Required action:
Reproduce, exactly and in full, only the lines below from the one containing "X127360300Y-136925300D02*" through the one containing "X159265986Y-78685285D01*".

Records for the task:

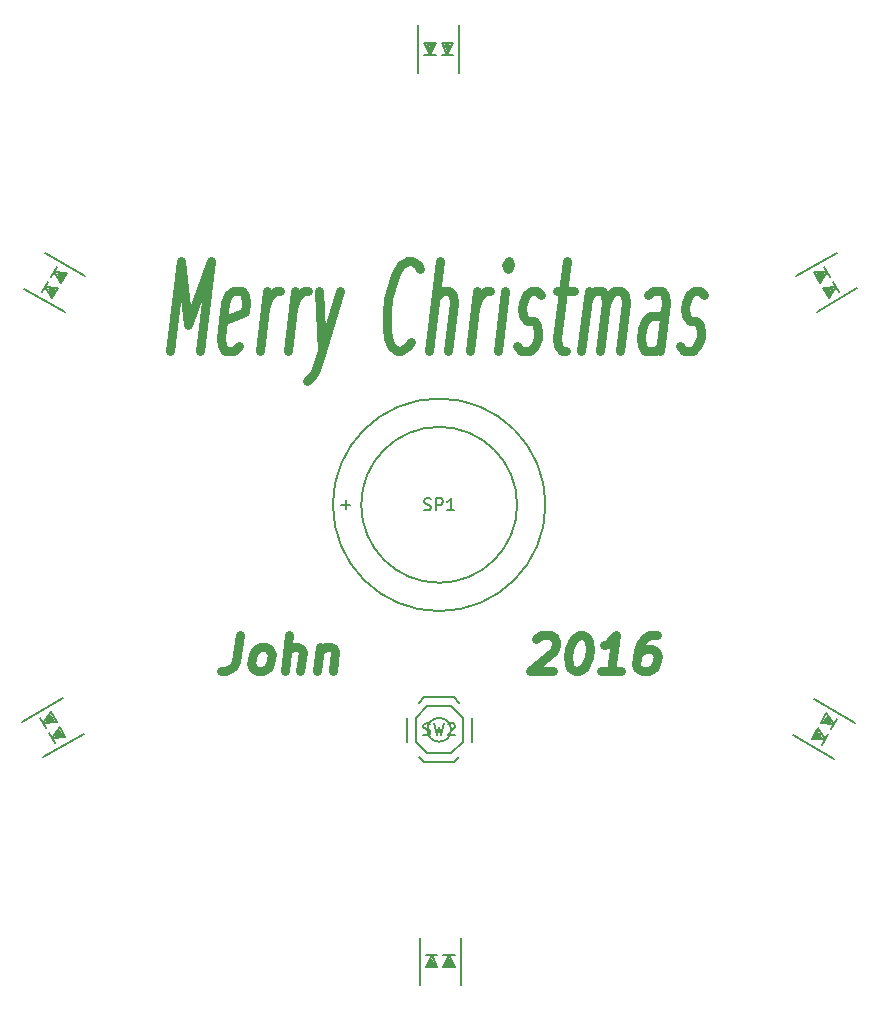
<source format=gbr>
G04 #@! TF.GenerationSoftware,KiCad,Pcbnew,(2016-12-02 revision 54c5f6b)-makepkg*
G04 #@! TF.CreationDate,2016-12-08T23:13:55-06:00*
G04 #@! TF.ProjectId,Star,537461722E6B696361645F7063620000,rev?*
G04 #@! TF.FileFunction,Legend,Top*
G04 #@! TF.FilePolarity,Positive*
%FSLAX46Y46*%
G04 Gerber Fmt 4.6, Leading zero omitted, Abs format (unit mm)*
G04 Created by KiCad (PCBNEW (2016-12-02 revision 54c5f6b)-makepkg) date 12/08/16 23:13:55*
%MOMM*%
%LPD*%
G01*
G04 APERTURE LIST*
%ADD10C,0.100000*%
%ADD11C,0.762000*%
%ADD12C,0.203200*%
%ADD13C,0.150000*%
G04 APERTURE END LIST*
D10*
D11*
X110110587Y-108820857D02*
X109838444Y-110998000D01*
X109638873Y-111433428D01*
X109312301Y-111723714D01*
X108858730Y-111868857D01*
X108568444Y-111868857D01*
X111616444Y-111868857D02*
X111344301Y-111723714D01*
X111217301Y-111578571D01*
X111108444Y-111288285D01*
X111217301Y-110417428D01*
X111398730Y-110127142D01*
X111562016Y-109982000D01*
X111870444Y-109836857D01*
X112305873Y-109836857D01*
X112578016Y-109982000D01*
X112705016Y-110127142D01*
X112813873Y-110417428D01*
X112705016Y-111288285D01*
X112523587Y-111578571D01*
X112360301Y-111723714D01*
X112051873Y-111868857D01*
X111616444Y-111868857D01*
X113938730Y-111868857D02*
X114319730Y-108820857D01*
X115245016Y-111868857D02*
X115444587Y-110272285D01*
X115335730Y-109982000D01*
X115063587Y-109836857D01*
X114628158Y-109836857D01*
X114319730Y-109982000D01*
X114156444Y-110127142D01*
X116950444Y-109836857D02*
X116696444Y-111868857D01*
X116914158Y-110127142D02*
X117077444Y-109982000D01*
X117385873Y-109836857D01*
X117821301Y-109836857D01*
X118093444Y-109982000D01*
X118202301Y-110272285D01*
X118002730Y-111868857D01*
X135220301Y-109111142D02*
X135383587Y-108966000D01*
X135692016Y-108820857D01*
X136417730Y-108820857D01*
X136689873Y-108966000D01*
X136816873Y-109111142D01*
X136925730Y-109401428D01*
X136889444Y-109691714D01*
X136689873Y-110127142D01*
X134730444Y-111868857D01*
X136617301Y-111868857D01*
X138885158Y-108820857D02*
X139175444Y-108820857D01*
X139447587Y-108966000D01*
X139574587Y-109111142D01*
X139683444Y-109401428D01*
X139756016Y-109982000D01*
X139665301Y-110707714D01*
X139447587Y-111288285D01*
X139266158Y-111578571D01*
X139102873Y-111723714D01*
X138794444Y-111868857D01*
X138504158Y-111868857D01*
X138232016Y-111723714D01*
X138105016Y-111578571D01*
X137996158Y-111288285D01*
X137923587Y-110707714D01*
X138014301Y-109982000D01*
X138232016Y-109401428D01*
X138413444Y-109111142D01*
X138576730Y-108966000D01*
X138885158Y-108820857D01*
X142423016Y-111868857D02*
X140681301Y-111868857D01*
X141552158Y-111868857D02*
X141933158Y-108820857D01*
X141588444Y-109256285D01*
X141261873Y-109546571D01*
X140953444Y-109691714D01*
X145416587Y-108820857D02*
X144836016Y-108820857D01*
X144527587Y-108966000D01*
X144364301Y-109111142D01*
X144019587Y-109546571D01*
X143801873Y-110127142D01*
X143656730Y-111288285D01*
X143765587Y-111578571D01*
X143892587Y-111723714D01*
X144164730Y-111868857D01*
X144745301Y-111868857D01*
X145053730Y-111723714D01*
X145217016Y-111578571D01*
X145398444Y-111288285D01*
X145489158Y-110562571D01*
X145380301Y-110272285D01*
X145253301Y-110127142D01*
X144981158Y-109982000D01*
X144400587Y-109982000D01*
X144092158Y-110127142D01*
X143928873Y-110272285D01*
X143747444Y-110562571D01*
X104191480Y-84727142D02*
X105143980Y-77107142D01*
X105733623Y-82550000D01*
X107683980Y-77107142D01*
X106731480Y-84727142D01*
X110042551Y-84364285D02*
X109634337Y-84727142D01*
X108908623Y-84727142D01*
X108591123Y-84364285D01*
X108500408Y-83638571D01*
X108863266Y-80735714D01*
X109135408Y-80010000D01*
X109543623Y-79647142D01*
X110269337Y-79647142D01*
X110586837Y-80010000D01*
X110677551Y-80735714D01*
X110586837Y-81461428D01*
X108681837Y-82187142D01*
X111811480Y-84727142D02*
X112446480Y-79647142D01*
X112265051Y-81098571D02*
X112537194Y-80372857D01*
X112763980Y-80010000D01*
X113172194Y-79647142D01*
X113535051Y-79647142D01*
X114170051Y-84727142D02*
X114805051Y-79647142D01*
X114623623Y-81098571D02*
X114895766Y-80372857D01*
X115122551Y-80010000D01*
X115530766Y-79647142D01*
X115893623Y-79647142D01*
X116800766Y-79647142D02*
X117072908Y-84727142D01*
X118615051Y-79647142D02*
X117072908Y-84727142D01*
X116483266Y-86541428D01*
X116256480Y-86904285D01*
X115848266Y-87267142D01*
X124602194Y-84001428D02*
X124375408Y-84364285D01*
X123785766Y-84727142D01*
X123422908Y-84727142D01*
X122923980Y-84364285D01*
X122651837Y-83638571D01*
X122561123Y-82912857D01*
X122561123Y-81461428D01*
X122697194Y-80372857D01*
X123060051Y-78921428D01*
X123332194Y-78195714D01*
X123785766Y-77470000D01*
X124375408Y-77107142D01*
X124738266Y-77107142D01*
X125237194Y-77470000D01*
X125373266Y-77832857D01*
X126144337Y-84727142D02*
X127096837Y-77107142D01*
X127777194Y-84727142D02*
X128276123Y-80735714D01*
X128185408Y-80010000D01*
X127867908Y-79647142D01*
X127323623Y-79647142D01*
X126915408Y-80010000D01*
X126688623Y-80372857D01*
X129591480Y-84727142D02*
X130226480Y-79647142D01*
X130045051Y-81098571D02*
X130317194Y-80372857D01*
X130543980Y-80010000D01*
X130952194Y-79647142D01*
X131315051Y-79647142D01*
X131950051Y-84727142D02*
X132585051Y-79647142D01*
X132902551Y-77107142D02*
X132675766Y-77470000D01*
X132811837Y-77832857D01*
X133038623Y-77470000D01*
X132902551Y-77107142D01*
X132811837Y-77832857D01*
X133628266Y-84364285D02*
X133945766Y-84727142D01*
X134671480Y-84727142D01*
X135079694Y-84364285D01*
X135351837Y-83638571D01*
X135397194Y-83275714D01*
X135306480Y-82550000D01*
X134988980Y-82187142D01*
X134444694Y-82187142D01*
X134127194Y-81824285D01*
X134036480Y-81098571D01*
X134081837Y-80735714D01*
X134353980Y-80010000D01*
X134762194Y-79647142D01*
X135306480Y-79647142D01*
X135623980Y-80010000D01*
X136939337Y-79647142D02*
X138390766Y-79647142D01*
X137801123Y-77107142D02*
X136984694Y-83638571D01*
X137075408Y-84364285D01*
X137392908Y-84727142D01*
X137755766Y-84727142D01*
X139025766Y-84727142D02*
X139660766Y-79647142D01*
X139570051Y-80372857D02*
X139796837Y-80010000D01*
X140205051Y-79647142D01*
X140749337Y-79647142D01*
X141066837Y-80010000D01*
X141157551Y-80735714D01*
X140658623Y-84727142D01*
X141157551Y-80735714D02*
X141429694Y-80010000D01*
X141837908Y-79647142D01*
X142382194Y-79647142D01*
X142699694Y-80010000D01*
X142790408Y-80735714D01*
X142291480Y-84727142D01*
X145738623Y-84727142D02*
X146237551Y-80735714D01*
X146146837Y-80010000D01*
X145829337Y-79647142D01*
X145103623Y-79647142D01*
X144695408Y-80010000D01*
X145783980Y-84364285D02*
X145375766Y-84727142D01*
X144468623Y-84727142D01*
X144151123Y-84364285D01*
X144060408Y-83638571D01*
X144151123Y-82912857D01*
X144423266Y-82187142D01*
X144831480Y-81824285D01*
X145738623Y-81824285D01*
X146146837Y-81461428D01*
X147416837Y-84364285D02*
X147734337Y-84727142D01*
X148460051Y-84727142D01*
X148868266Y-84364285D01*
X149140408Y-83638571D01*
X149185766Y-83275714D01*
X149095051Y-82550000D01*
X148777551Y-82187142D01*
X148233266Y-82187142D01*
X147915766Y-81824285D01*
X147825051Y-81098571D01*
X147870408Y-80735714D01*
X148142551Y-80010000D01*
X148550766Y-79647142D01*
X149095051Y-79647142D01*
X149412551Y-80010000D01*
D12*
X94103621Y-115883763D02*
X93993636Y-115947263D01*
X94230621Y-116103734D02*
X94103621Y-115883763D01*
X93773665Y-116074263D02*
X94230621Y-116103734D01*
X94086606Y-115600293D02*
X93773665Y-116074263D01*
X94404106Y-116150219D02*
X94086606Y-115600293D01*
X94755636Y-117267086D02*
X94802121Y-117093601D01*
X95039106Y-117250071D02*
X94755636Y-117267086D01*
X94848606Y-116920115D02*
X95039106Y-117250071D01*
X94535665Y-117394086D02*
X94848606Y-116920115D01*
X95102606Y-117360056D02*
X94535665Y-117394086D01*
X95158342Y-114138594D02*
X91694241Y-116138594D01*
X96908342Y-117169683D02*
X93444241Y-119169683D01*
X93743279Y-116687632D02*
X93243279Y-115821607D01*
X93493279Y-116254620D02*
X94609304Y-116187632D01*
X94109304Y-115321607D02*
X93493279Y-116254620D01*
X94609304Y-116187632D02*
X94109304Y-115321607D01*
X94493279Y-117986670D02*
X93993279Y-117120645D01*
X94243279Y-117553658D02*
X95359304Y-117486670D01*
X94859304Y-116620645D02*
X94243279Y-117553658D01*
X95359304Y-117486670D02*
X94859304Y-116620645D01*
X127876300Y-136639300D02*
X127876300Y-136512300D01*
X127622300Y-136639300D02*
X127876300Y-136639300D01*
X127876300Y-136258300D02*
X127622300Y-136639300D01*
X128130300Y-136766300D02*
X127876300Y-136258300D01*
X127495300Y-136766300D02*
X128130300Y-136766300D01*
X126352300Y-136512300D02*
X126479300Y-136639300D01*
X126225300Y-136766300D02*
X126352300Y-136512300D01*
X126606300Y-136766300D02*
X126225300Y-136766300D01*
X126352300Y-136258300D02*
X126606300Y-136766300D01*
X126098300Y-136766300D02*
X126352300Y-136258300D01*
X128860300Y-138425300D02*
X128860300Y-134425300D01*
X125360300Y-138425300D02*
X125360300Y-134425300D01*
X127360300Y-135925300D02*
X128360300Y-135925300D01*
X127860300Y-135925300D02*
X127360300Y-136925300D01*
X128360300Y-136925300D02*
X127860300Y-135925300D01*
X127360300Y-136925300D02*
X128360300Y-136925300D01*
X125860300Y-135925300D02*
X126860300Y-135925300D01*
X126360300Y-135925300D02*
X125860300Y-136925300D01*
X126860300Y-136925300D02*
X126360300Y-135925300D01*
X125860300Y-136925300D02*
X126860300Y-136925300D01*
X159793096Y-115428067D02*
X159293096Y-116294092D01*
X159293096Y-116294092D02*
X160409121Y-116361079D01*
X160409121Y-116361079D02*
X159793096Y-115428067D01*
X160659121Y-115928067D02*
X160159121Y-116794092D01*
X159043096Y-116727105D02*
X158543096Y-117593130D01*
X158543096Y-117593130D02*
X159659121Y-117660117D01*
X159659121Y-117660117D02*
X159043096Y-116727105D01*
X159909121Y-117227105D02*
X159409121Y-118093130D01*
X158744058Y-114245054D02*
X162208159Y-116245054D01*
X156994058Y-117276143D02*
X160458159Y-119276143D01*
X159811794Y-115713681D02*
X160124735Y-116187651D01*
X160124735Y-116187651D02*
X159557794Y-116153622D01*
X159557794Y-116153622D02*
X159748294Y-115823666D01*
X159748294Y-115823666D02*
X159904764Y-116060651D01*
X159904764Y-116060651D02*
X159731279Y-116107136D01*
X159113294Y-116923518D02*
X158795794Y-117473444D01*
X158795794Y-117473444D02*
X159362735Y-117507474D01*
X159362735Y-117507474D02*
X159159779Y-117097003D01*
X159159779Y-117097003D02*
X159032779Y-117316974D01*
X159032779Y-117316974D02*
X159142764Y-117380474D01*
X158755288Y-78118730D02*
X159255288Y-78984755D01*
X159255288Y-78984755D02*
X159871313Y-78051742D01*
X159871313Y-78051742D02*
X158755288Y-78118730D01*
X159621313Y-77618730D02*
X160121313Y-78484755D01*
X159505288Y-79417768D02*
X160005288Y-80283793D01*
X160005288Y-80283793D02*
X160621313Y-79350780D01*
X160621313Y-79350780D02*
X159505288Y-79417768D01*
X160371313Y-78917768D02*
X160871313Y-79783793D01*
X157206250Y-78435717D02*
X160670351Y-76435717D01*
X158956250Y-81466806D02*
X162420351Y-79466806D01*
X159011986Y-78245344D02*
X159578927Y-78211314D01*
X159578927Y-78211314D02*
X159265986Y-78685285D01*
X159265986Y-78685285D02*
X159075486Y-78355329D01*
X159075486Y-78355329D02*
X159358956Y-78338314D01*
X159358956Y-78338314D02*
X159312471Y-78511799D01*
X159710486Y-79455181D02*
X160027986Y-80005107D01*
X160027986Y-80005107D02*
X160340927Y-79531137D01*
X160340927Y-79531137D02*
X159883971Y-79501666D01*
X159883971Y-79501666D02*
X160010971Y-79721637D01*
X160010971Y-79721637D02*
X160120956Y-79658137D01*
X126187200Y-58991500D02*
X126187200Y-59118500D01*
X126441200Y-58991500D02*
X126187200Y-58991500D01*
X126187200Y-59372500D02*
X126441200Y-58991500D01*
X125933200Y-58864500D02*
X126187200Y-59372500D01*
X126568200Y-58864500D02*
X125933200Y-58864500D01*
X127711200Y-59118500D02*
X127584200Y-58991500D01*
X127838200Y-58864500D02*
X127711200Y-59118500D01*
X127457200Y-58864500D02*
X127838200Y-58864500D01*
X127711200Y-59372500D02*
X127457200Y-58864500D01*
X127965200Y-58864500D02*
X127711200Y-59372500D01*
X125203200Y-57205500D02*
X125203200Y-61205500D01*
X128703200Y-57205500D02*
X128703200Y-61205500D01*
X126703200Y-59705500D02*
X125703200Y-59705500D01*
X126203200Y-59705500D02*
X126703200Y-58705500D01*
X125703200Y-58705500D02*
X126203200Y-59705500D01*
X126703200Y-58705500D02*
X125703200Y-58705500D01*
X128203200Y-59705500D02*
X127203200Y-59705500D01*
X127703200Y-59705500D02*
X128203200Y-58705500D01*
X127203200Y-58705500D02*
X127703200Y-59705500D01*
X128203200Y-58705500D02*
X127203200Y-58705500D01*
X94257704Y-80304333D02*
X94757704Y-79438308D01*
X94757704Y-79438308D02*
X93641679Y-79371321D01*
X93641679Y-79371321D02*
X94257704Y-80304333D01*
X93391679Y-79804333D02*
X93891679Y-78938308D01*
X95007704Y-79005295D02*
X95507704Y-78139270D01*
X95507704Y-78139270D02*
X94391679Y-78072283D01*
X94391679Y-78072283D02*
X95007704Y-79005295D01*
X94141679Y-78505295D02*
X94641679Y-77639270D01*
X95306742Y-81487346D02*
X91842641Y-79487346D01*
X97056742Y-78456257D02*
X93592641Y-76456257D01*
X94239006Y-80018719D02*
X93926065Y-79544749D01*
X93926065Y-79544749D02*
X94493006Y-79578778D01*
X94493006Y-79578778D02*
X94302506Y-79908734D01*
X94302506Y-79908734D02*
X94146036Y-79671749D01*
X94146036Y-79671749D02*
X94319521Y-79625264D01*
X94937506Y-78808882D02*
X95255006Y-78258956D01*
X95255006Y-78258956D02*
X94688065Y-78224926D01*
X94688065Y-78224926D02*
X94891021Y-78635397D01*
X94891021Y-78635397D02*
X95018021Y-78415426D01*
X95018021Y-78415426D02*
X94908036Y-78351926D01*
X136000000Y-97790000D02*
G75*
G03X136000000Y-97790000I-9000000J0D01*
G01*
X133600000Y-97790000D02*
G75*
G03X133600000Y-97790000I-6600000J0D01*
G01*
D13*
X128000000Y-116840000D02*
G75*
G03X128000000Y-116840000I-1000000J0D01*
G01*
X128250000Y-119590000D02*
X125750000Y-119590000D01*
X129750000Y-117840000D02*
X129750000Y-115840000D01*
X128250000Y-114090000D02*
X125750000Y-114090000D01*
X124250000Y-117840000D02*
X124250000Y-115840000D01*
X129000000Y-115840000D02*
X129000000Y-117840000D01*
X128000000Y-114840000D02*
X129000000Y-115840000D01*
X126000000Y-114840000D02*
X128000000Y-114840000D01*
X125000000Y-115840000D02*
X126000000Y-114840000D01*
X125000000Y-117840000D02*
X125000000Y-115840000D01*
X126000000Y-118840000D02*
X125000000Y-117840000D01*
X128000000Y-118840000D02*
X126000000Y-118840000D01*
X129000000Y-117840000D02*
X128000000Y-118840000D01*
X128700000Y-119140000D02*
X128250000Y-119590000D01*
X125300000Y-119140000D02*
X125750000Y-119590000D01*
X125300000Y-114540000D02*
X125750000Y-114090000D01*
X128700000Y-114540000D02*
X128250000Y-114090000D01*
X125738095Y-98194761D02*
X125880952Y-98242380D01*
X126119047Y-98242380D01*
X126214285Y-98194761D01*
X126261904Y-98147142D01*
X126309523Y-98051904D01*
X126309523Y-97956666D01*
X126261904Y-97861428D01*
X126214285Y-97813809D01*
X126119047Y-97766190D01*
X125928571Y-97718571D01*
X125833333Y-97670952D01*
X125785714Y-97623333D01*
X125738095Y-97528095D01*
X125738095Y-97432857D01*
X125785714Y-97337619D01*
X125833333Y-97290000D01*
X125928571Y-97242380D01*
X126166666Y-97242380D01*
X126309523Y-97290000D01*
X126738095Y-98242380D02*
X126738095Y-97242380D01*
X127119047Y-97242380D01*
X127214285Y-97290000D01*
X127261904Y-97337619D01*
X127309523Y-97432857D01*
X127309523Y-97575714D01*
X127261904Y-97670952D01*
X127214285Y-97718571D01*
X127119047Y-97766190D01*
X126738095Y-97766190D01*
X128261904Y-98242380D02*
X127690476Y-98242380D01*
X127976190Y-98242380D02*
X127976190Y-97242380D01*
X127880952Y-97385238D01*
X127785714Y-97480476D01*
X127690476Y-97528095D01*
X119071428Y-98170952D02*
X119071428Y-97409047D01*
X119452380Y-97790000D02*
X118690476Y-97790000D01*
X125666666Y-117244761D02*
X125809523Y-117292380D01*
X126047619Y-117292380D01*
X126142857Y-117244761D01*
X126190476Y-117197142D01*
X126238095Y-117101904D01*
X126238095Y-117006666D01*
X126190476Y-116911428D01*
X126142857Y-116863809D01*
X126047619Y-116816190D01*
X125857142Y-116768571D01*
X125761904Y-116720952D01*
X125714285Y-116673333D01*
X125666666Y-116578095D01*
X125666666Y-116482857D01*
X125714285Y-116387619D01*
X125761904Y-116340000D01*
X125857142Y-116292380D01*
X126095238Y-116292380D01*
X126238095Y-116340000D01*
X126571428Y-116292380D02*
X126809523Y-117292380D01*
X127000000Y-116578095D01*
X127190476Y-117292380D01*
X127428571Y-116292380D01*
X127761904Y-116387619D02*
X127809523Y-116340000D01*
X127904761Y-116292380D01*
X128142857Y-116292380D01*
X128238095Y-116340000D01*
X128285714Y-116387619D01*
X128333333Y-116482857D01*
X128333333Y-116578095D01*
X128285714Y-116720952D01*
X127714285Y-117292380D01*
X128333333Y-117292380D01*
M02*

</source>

* * *

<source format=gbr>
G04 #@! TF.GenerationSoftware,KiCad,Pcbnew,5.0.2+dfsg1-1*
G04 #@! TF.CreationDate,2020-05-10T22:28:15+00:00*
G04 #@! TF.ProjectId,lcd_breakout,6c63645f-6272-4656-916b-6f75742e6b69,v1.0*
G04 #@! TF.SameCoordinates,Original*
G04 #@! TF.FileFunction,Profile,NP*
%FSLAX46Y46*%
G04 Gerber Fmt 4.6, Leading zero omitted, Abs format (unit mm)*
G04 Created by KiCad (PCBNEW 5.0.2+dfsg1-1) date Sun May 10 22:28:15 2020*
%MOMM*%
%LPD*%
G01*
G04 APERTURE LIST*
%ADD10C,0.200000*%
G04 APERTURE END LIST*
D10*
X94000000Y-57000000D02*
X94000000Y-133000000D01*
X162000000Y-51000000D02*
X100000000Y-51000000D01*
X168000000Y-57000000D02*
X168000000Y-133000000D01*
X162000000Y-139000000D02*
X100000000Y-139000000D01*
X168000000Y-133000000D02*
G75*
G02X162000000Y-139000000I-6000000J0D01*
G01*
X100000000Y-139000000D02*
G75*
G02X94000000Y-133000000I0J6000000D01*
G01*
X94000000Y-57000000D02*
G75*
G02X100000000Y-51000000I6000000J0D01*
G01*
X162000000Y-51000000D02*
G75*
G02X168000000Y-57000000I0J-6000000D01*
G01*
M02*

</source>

Answer space:
X127360300Y-136925300D02*
X128360300Y-136925300D01*
X125860300Y-135925300D02*
X126860300Y-135925300D01*
X126360300Y-135925300D02*
X125860300Y-136925300D01*
X126860300Y-136925300D02*
X126360300Y-135925300D01*
X125860300Y-136925300D02*
X126860300Y-136925300D01*
X159793096Y-115428067D02*
X159293096Y-116294092D01*
X159293096Y-116294092D02*
X160409121Y-116361079D01*
X160409121Y-116361079D02*
X159793096Y-115428067D01*
X160659121Y-115928067D02*
X160159121Y-116794092D01*
X159043096Y-116727105D02*
X158543096Y-117593130D01*
X158543096Y-117593130D02*
X159659121Y-117660117D01*
X159659121Y-117660117D02*
X159043096Y-116727105D01*
X159909121Y-117227105D02*
X159409121Y-118093130D01*
X158744058Y-114245054D02*
X162208159Y-116245054D01*
X156994058Y-117276143D02*
X160458159Y-119276143D01*
X159811794Y-115713681D02*
X160124735Y-116187651D01*
X160124735Y-116187651D02*
X159557794Y-116153622D01*
X159557794Y-116153622D02*
X159748294Y-115823666D01*
X159748294Y-115823666D02*
X159904764Y-116060651D01*
X159904764Y-116060651D02*
X159731279Y-116107136D01*
X159113294Y-116923518D02*
X158795794Y-117473444D01*
X158795794Y-117473444D02*
X159362735Y-117507474D01*
X159362735Y-117507474D02*
X159159779Y-117097003D01*
X159159779Y-117097003D02*
X159032779Y-117316974D01*
X159032779Y-117316974D02*
X159142764Y-117380474D01*
X158755288Y-78118730D02*
X159255288Y-78984755D01*
X159255288Y-78984755D02*
X159871313Y-78051742D01*
X159871313Y-78051742D02*
X158755288Y-78118730D01*
X159621313Y-77618730D02*
X160121313Y-78484755D01*
X159505288Y-79417768D02*
X160005288Y-80283793D01*
X160005288Y-80283793D02*
X160621313Y-79350780D01*
X160621313Y-79350780D02*
X159505288Y-79417768D01*
X160371313Y-78917768D02*
X160871313Y-79783793D01*
X157206250Y-78435717D02*
X160670351Y-76435717D01*
X158956250Y-81466806D02*
X162420351Y-79466806D01*
X159011986Y-78245344D02*
X159578927Y-78211314D01*
X159578927Y-78211314D02*
X159265986Y-78685285D01*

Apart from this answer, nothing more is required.